Please note neither of these consist of denim. Despite the name, SWD is not just [japanophiles and their] denim and trashed sneakers. It's become a rather all-encompassing thing where composition, environment, quality of image, and to an extent, the user, all go into a formula for determining what level of praise a contribution will receive. And no, not all that receive massive praise are perfect, and there are some very good fits that are largely ignored. Just the nature of the beast ...
Well, your viewpoint does not seem too complex: it's basically highly relativistic and non-social. There's no indication of being part of a community, or larger culture, or ongoing (as opposed to quantumly-chosen) history. Generally speaking, the typical MC poster believes, pretends, or fantasizes otherwise (I think.)
Think of it this way...for the coat and tie crowd, it works like this:
1. You wear a suit and tie.
2. You get more casual by replacing the suit jacket with an odd jacket.
3. You get more casual still by losing the necktie.
4. You get even more casual by losing the jacket.
There you have it: casual wear. Shirt, pants, shoes.
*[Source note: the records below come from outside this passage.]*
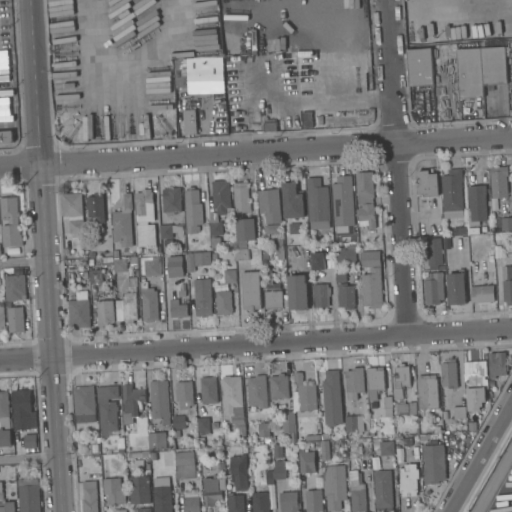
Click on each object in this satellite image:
road: (173, 8)
road: (262, 56)
building: (494, 65)
building: (419, 66)
building: (421, 66)
building: (479, 69)
building: (470, 73)
building: (196, 85)
road: (242, 119)
building: (306, 120)
building: (270, 126)
building: (6, 137)
building: (6, 137)
road: (256, 153)
road: (397, 166)
building: (499, 181)
building: (498, 182)
building: (427, 183)
building: (427, 184)
building: (452, 194)
building: (452, 194)
building: (240, 197)
building: (241, 197)
building: (170, 200)
building: (172, 201)
building: (291, 201)
building: (293, 201)
building: (365, 202)
building: (476, 203)
building: (316, 204)
building: (317, 204)
building: (218, 205)
building: (342, 205)
building: (342, 205)
building: (477, 205)
building: (96, 206)
building: (269, 206)
building: (94, 208)
building: (268, 208)
building: (218, 209)
building: (191, 210)
building: (192, 210)
building: (73, 212)
building: (71, 213)
building: (144, 218)
building: (145, 219)
building: (9, 221)
building: (123, 221)
building: (10, 222)
building: (122, 223)
building: (506, 223)
building: (506, 224)
building: (245, 229)
building: (169, 230)
building: (245, 230)
building: (164, 232)
building: (241, 244)
building: (229, 245)
building: (433, 251)
building: (0, 252)
building: (13, 252)
building: (116, 253)
building: (280, 253)
building: (433, 253)
road: (47, 255)
building: (242, 255)
building: (345, 255)
building: (346, 255)
building: (369, 258)
building: (369, 259)
building: (196, 260)
building: (197, 260)
building: (107, 261)
building: (133, 261)
building: (317, 261)
building: (317, 261)
building: (90, 262)
road: (24, 263)
building: (118, 265)
building: (119, 265)
building: (149, 265)
building: (149, 265)
building: (175, 266)
building: (174, 267)
building: (506, 272)
building: (96, 276)
building: (229, 276)
building: (229, 276)
building: (341, 277)
building: (249, 282)
building: (507, 284)
building: (143, 286)
building: (14, 287)
building: (456, 287)
building: (15, 288)
building: (371, 288)
building: (372, 288)
building: (456, 289)
building: (433, 290)
building: (435, 290)
building: (507, 290)
building: (251, 291)
building: (297, 291)
building: (296, 292)
building: (181, 293)
building: (481, 294)
building: (482, 294)
building: (319, 295)
building: (321, 295)
building: (345, 296)
building: (346, 296)
building: (202, 297)
building: (202, 298)
building: (272, 299)
building: (273, 299)
building: (130, 300)
building: (223, 302)
building: (223, 302)
building: (8, 304)
building: (148, 305)
building: (149, 305)
building: (126, 307)
building: (177, 308)
building: (177, 309)
building: (79, 310)
building: (104, 312)
building: (104, 312)
building: (78, 313)
building: (1, 315)
building: (2, 317)
building: (15, 319)
building: (14, 320)
road: (255, 343)
building: (496, 364)
building: (497, 364)
building: (474, 369)
building: (448, 374)
building: (449, 374)
building: (400, 376)
building: (374, 379)
building: (400, 380)
building: (476, 381)
building: (354, 382)
building: (375, 382)
building: (475, 383)
building: (354, 384)
building: (277, 387)
building: (278, 387)
building: (208, 390)
building: (209, 390)
building: (257, 391)
building: (183, 392)
building: (256, 392)
building: (427, 392)
building: (304, 393)
building: (427, 393)
building: (184, 394)
building: (305, 394)
building: (232, 395)
building: (331, 398)
building: (332, 398)
building: (232, 399)
building: (474, 399)
building: (159, 400)
building: (159, 401)
building: (132, 402)
building: (387, 402)
building: (131, 403)
building: (83, 404)
building: (84, 404)
building: (4, 405)
building: (108, 407)
building: (406, 408)
building: (22, 409)
building: (405, 409)
building: (22, 410)
building: (107, 411)
building: (459, 412)
building: (445, 414)
building: (5, 420)
building: (177, 422)
building: (179, 422)
building: (354, 423)
building: (203, 424)
building: (286, 424)
building: (353, 424)
building: (202, 425)
building: (288, 426)
building: (472, 426)
building: (263, 428)
building: (262, 429)
building: (242, 432)
building: (176, 433)
building: (325, 436)
building: (5, 438)
building: (423, 438)
building: (120, 439)
building: (30, 440)
building: (157, 440)
building: (403, 440)
building: (29, 441)
building: (156, 441)
building: (317, 444)
building: (94, 448)
building: (386, 448)
building: (386, 448)
building: (324, 450)
building: (325, 450)
building: (278, 452)
building: (135, 455)
road: (481, 455)
building: (202, 457)
road: (30, 459)
building: (306, 461)
building: (306, 462)
building: (433, 463)
building: (138, 464)
building: (433, 464)
building: (184, 465)
building: (185, 465)
building: (279, 469)
building: (238, 470)
building: (278, 470)
building: (238, 473)
building: (268, 475)
building: (353, 475)
building: (268, 477)
building: (407, 480)
building: (408, 480)
railway: (496, 484)
building: (212, 486)
building: (334, 486)
building: (333, 487)
building: (213, 489)
building: (382, 489)
building: (139, 490)
building: (139, 490)
building: (383, 490)
building: (0, 491)
building: (1, 491)
building: (113, 491)
building: (114, 491)
building: (161, 494)
building: (28, 495)
building: (28, 495)
building: (89, 496)
building: (89, 496)
building: (356, 498)
building: (357, 498)
building: (162, 499)
building: (190, 500)
building: (191, 500)
building: (259, 501)
building: (287, 501)
building: (288, 501)
building: (312, 501)
building: (313, 501)
building: (260, 502)
building: (234, 503)
building: (235, 503)
building: (7, 507)
building: (7, 507)
building: (144, 509)
building: (119, 510)
building: (119, 510)
building: (143, 510)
In each of the categories above, there are ranges of fabrics, colors, accessories that are more apt to that level of formality.
Toss in accessories and clothes from sporting life, and then jeans, and it largely captures everything of relevance since WWII.
These graduations of formality inherit a deep tradition of thinking that certain clothes go with certain occasions and purposes. A hundred years, give or take, of practice produces complexity and nuance that no single designer can ever hope to approach, much less surpass.
In contrast, contemporary fashion clothes are a one trick pony. You dress the same, by and large, day and night, weekday and weekend. The style...assuming that you have any...is encapsulated with you, and bears scant relation to others, to occasion, or to a larger living culture in which some degree of deference and accomodation is important.
I think that lectures from SW&D about how "MCers" can "improve" their "fits" are prone to failure except in a rare few cases where the person has the interest, means, and security of immediate social tolerance for dressing schizo. Don Diego de la Vega by day. Zorro by night.
Don Diego de la Vega: You have passion, Alejandro, and your skill is growing. But to enter Montero's world, I must give you something which is completely beyond your reach.
Alejandro Murrieta: Ah, yes? And what is that?
Don Diego de la Vega: Charm
Alejandro Murrieta: Ah, yes? And what is that?